* Required task
Write the next part of the passage on how IT, finance, and team leaders share responsibility for workplace software, starting after its final sentence.

Historically app selection has been centralized around IT with some finance involvement, but in a collaborative IT world, team leaders and individual employees have a lot more say about choosing the apps that are relevant to their job function. Consider visibility: traditionally IT had visibility because everything went through IT. It was very centralized. Now in this collaborative shared world, the visibility becomes even more important, and yet, it’s harder for IT to get complete data on a software environment that’s being distributed away from them. At the same time, it’s also important for IT to have a different attitude towards employees sourcing their own software (shadow IT) when workforces are distributed. It’s not about eliminating shadow IT at the perimeter, but instead, it’s about understanding the choices employees are making and what users are actually doing to be able to support them in a very different environment that they’re used to working in.

Security and compliance has historically been about tight controls enforced with very strict security and compliance teams. Now you need to do this outside the perimeter on non-trusted devices. This means cloud-first security and compliance that supports how people are actually working now, and that shares these responsibilities, working with IT and the rest of the organization to enforce controls from afar.

Collaborative roles throughout the company

Vendr | Managing IT Responsibilities

IT

The role of IT in a collaborative IT environment is to understand the SaaS management program. What’s the company’s approach to SaaS and how do you manage that? Help provide guidance to team leaders when choosing tools. Some industries might have much stricter security and compliance needs than others. It’s IT’s job to help communicate that to people so they can choose the tools that are consistent with the organization’s needs. Finally, IT is the one that’s coordinating with finance on budget and HR to coordinate the on and offboarding processes, which are even more difficult today because it’s so distributed.

Finance

Finance has a very key role in the collaborative IT environment by helping manage approved budgets, reviewing spending and obviously managing contracts and renewals. In an age of trying to optimize budgeting, that renewal process is very critical. HR and people ops has a shared responsibility with IT to get new employees up and running, on and offboarded really quickly and smoothly. One of the big goals of onboarding smoothly is getting them access to the apps they need to do their job. Most people in a knowledge economy are doing most of their work in a SaaS application day-to-day. Similarly, for off-boarding, it’s really critical to do that in a secure and time-effective way in order to minimize wasted cost and security risks. We’ll come back to some of those offboarding tips.

Team Leaders

Team leaders in our view have a very key role in a collaborative IT environment, much more so than in a traditional world. They are often the ones on the frontline choosing and evaluating tools that are the best fit for the type of job that they’re doing. They are oftentimes now responsible for managing their team budgets, for actually implementing and rolling these tools out to their teams and to make sure there isn’t overlap or waste across different tools. Sometimes the challenge is they may not have the visibility of what other teams are doing. It becomes a little bit of a challenge for an organization to navigate that, but there’s no question that team leaders have a big role.

* Records shown
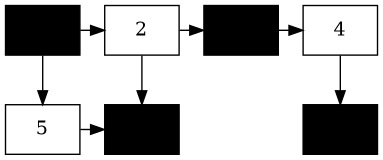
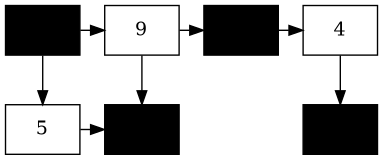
  digraph {
    rankdir=TB
    node [group=1 shape=box style=filled color=black]
    5 [fillcolor=white color=""]
    n2 [group=2 label=black]
    n3 [group=0 label=black]
    n4 [label=black]
-   2 [fillcolor=white group=2 color=""]
+   2 [fillcolor=white group=2 label=9 color=""]
    n6 [group=3 label=black]
    4 [fillcolor=white group=0 color=""]
    subgraph sub_1 {
      rank=same
      5
      n2
      n3
    }
    subgraph sub_2 {
      rank=same
      n4
      2
      n6
      4
    }
    5 -> n2
    n4 -> 5
    n4 -> 2
    2 -> n2
    2 -> n6
    n6 -> 4
    4 -> n3
  }
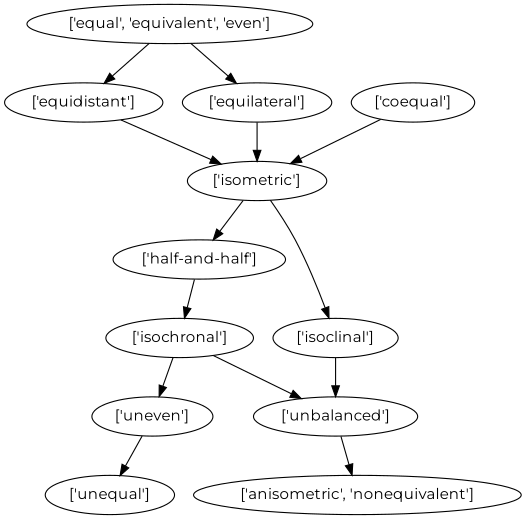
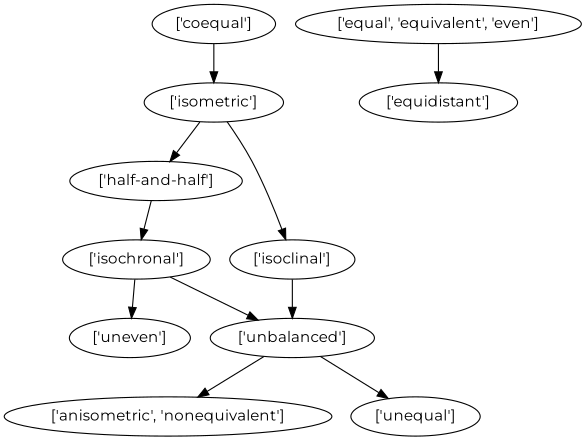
  strict digraph {
    fontname=Montserrat
    node [fontname=Montserrat]
    edge [fontname=Montserrat]
    "['isometric']"
    "['half-and-half']"
    "['isoclinal']"
    "['isochronal']"
    "['unbalanced']"
    "['uneven']"
    "['anisometric', 'nonequivalent']"
-   "['equilateral']"
    "['coequal']"
    "['equal', 'equivalent', 'even']"
    "['equidistant']"
    "['unequal']"
    "['isometric']" -> "['half-and-half']"
    "['isometric']" -> "['isoclinal']"
    "['half-and-half']" -> "['isochronal']"
    "['isoclinal']" -> "['unbalanced']"
    "['isochronal']" -> "['unbalanced']"
    "['isochronal']" -> "['uneven']"
    "['unbalanced']" -> "['anisometric', 'nonequivalent']"
-   "['uneven']" -> "['unequal']"
-   "['equilateral']" -> "['isometric']"
+   "['unbalanced']" -> "['unequal']"
    "['coequal']" -> "['isometric']"
-   "['equal', 'equivalent', 'even']" -> "['equilateral']"
    "['equal', 'equivalent', 'even']" -> "['equidistant']"
-   "['equidistant']" -> "['isometric']"
  }
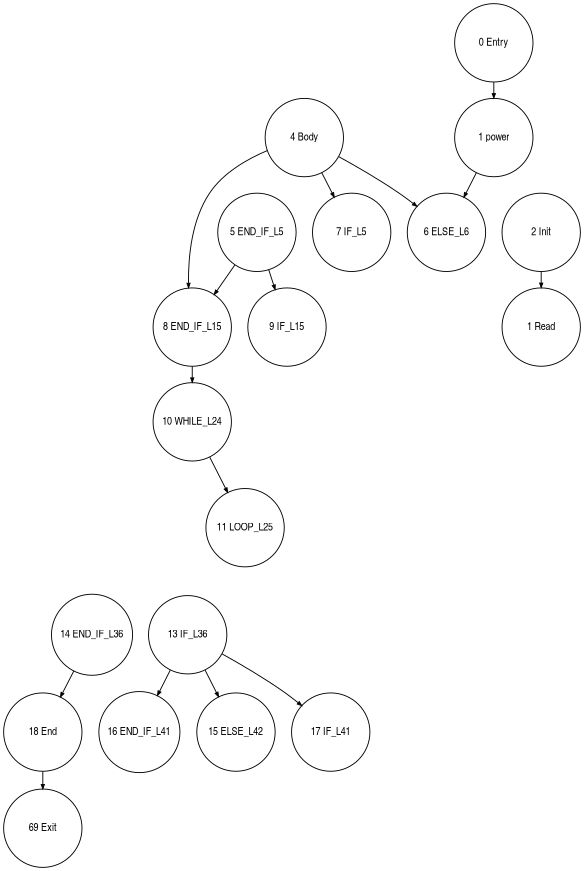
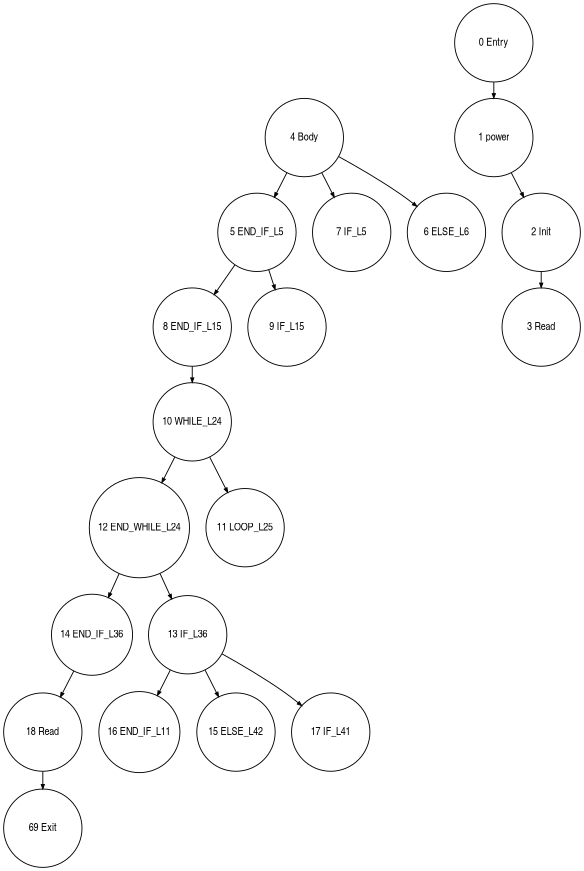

* Exercise result
Engineering

Engineering is obviously the one that’s helping integrate SaaS and dev ops tools. They are often managing APIs, oftentimes internal company APIs to different applications and typically have access to much more sensitive information and customer data via the production databases. It’s really critical that engineering is doing a good job of managing access to that sensitive data. The security team, they’re sending controls via permission and authentication and reviewing these logs and protocols on a regular basis. Legal is helping to review contracts.

Individual Employees

Finally, individual employees are actually part of this collaborative IT environment. They’re the ones that are using the SaaS applications and doing their work in a SaaS product. There also often should be giving input about these products to their managers, to IT and how they like them. With fewer controls, you have to put more responsibility and trust onto individual employees to follow the guidelines on security compliance and other best practices, therefore it’s important to educate them. In our view, in a collaborative IT world, IT doesn’t need to go it alone and they shouldn’t. It’s important to get all these key stakeholder holders involved in managing IT and setting up the organization for success.

Create a game plan to save on SaaS

1. Audit your SaaS: Review all your vendors, identify key renewals, analyze usage if possible, and survey your team to see what they need or don’t. >Blissfully can start this process with you right now!

2. Optimize your subscriptions: After your audit you’ll likely find un-used subscriptions, underused licenses, or product tiers your might not be using, all low hanging fruit for ways to save.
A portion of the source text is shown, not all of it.